Task directions: When you reach the line containing "photomicrograph of liver" in the entries below, please begin setting down lines exactly, stop only after the last one, and add nothing else.

────────

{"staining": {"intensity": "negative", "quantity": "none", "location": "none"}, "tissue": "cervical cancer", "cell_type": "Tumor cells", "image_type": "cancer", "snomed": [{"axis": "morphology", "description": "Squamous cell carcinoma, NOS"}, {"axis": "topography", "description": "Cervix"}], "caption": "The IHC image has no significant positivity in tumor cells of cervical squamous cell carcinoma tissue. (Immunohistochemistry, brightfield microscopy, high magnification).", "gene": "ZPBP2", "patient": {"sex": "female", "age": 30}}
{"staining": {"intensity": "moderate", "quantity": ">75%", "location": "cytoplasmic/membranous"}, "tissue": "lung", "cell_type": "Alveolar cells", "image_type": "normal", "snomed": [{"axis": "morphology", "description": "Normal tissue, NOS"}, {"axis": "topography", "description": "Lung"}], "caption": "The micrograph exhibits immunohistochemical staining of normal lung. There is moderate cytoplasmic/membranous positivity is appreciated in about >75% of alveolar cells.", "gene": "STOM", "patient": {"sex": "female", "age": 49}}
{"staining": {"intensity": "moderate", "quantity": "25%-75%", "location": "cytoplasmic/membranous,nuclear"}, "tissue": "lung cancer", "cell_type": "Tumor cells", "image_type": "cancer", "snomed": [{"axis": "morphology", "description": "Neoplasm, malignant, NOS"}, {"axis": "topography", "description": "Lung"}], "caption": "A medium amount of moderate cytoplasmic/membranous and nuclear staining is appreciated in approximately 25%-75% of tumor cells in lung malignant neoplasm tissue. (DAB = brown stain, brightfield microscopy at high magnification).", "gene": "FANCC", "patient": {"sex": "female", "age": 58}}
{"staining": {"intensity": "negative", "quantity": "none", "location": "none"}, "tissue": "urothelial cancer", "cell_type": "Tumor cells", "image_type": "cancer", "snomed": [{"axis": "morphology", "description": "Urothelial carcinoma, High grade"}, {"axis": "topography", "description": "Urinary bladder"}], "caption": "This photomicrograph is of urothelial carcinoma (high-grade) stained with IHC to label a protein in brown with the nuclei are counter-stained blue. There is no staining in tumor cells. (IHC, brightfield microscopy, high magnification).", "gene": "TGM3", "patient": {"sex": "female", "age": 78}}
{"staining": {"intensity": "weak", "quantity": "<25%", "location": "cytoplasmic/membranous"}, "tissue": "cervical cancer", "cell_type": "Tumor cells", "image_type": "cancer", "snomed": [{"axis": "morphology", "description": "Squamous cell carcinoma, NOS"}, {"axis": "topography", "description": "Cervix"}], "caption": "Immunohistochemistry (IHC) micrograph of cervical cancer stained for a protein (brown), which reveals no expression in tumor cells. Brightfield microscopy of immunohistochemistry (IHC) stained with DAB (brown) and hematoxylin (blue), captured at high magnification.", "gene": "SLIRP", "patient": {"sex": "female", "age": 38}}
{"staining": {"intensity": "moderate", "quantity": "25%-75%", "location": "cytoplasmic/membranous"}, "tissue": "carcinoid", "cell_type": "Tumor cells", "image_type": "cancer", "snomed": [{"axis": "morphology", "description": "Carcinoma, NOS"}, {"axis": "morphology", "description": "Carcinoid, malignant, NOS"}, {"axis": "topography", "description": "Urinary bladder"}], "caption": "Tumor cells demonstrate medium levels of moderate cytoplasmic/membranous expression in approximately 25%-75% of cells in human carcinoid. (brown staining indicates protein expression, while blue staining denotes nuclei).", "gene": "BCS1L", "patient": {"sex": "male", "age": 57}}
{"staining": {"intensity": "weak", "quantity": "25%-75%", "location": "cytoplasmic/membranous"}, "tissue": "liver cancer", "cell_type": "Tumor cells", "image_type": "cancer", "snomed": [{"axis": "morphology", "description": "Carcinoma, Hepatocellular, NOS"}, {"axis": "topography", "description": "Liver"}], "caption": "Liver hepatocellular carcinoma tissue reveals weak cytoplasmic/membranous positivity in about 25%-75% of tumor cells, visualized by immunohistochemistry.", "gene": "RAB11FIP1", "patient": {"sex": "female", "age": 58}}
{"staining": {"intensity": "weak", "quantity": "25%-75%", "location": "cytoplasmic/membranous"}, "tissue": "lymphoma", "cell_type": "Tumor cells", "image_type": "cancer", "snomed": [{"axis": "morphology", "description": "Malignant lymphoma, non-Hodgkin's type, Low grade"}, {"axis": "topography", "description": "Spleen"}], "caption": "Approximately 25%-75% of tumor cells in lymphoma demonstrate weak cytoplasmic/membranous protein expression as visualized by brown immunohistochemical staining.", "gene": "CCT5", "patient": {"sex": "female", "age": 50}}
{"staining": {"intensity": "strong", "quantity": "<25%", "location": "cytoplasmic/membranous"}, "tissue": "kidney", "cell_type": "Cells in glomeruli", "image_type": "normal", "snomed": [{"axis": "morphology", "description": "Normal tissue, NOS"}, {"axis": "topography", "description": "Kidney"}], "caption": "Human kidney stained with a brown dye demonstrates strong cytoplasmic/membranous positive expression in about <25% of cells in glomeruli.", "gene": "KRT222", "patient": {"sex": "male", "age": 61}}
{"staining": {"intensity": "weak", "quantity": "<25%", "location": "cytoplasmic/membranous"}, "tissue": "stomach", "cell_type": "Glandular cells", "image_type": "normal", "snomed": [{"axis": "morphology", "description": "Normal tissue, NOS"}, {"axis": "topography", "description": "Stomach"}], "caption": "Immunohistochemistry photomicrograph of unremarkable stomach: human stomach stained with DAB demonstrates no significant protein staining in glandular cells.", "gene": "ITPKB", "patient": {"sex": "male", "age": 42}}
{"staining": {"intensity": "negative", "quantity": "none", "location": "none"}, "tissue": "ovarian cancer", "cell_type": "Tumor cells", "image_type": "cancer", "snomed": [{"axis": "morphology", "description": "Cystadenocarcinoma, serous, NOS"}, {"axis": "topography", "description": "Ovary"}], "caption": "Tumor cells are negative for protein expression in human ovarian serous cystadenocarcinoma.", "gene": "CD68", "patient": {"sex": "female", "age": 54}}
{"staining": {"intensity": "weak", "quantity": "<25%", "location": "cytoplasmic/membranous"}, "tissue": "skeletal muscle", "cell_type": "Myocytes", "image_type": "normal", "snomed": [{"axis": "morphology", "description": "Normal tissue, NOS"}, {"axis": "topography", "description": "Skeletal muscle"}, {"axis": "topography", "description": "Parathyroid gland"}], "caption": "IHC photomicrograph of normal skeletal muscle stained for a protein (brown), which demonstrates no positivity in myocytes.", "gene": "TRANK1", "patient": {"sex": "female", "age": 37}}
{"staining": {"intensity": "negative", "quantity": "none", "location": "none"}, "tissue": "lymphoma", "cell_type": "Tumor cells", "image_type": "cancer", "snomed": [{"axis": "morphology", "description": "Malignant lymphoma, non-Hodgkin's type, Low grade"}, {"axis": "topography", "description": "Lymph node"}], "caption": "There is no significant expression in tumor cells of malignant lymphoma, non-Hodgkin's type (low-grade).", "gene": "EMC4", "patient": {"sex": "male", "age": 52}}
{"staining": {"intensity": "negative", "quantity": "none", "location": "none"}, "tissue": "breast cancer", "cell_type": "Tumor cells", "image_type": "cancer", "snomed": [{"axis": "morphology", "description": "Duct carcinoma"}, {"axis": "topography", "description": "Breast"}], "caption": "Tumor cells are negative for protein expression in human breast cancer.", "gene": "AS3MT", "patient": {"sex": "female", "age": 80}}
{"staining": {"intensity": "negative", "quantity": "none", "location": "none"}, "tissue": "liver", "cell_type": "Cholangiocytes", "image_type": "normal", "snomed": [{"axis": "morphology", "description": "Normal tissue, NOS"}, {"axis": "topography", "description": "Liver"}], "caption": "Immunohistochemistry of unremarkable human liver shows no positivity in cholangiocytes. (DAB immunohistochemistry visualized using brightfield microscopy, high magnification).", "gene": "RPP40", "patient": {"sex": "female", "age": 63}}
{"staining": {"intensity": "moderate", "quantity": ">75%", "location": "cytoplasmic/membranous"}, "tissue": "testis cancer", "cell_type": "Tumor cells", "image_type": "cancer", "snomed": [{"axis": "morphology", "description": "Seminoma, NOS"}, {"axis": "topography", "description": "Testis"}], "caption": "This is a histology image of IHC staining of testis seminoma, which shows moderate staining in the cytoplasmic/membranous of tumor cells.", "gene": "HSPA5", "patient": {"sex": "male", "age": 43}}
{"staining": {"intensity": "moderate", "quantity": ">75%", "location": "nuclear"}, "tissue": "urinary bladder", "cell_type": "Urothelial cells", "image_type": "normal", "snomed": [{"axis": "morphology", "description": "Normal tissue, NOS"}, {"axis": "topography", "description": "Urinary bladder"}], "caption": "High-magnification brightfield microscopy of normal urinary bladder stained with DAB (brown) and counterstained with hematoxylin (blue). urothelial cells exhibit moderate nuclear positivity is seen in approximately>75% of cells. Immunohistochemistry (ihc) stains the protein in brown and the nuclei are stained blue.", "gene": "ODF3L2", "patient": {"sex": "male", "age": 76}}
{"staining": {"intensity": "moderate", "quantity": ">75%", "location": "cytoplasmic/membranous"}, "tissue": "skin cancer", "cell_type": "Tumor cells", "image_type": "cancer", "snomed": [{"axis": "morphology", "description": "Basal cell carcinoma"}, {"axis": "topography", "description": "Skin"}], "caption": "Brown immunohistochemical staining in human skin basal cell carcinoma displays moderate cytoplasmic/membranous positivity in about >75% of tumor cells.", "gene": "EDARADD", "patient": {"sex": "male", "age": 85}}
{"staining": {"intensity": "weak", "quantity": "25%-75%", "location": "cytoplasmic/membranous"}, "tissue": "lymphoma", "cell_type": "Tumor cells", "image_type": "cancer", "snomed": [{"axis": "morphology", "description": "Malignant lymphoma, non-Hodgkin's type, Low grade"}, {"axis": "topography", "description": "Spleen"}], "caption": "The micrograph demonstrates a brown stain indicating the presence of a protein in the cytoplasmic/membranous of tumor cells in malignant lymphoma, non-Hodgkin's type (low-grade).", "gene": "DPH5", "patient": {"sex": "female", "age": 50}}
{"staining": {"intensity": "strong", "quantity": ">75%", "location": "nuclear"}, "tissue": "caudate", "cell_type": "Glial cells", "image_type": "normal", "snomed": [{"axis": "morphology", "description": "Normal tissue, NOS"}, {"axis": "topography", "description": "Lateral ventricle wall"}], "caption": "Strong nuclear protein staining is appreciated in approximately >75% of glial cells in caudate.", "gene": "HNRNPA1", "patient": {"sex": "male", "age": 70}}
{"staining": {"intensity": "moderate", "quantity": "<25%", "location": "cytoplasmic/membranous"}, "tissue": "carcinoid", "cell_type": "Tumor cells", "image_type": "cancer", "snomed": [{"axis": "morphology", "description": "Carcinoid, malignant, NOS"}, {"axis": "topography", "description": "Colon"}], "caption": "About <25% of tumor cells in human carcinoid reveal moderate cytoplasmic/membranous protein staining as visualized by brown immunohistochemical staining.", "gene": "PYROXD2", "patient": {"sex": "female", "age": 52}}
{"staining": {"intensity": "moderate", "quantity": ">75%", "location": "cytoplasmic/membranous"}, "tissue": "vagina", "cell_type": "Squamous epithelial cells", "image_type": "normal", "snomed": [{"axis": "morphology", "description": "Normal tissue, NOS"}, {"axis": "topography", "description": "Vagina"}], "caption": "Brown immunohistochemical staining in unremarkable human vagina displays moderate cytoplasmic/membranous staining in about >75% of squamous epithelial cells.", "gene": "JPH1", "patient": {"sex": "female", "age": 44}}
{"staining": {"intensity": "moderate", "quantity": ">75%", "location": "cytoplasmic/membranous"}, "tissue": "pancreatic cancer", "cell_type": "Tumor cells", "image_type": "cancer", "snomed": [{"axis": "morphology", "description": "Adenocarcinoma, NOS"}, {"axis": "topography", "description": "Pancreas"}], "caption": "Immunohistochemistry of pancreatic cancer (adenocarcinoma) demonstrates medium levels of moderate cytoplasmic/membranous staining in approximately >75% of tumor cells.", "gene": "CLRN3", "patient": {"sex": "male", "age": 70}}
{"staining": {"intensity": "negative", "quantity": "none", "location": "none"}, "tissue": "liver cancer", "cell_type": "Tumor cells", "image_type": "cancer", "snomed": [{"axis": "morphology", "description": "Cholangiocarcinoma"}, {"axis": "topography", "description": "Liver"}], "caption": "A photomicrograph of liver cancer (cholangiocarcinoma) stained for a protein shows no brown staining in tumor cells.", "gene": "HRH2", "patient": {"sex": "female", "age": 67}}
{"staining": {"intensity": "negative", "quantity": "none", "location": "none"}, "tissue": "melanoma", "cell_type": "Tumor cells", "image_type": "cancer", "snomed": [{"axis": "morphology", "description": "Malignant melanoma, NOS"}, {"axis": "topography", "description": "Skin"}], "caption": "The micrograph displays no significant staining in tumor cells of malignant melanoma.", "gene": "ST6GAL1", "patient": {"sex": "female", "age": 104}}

────────

Response:
{"staining": {"intensity": "negative", "quantity": "none", "location": "none"}, "tissue": "liver cancer", "cell_type": "Tumor cells", "image_type": "cancer", "snomed": [{"axis": "morphology", "description": "Cholangiocarcinoma"}, {"axis": "topography", "description": "Liver"}], "caption": "A photomicrograph of liver cancer (cholangiocarcinoma) stained for a protein shows no brown staining in tumor cells.", "gene": "HRH2", "patient": {"sex": "female", "age": 67}}
{"staining": {"intensity": "negative", "quantity": "none", "location": "none"}, "tissue": "melanoma", "cell_type": "Tumor cells", "image_type": "cancer", "snomed": [{"axis": "morphology", "description": "Malignant melanoma, NOS"}, {"axis": "topography", "description": "Skin"}], "caption": "The micrograph displays no significant staining in tumor cells of malignant melanoma.", "gene": "ST6GAL1", "patient": {"sex": "female", "age": 104}}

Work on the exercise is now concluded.